=== Information provided ===
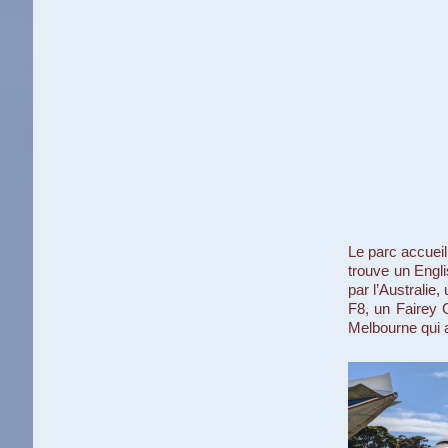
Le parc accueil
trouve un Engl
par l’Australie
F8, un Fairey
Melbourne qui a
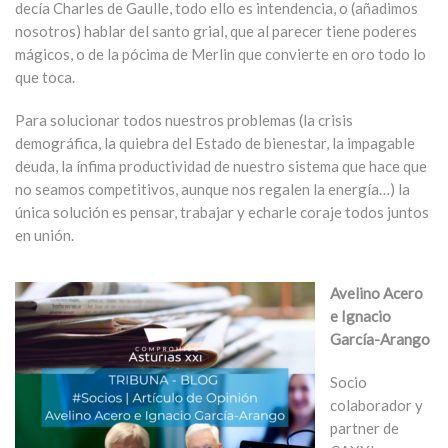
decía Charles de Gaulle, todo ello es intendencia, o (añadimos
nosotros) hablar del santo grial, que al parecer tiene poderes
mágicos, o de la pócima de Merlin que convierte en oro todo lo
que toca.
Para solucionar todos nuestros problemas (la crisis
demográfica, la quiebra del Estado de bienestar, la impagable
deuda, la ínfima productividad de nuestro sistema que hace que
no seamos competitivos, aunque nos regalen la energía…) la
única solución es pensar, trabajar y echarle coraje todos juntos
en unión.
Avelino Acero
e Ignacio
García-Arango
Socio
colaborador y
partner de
===
=== Information provided ===
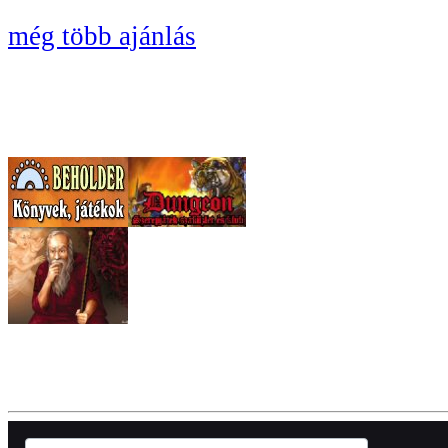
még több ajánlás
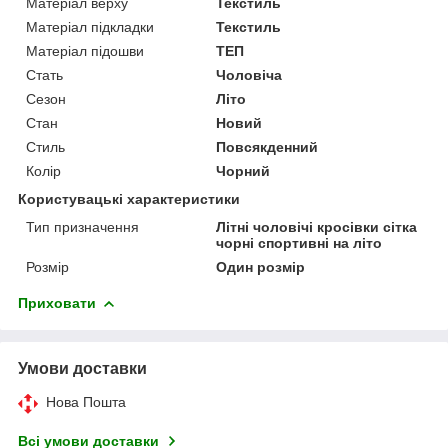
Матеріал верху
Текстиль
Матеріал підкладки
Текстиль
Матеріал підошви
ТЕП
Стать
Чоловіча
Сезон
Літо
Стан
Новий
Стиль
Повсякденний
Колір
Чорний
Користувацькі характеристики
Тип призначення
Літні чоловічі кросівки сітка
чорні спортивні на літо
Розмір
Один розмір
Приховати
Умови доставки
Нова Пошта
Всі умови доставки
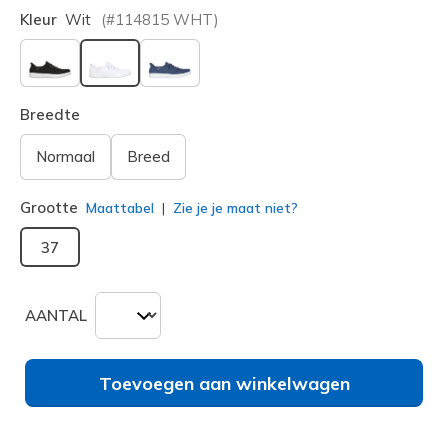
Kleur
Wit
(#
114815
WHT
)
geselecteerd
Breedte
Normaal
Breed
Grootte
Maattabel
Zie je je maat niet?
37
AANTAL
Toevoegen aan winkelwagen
===
Work instructions >>
Look through the entries for the string "Матеріал". Every line that has it belongs in the answer.

Exercise answer >>
Матеріал верху
Матеріал підкладки
Матеріал підошви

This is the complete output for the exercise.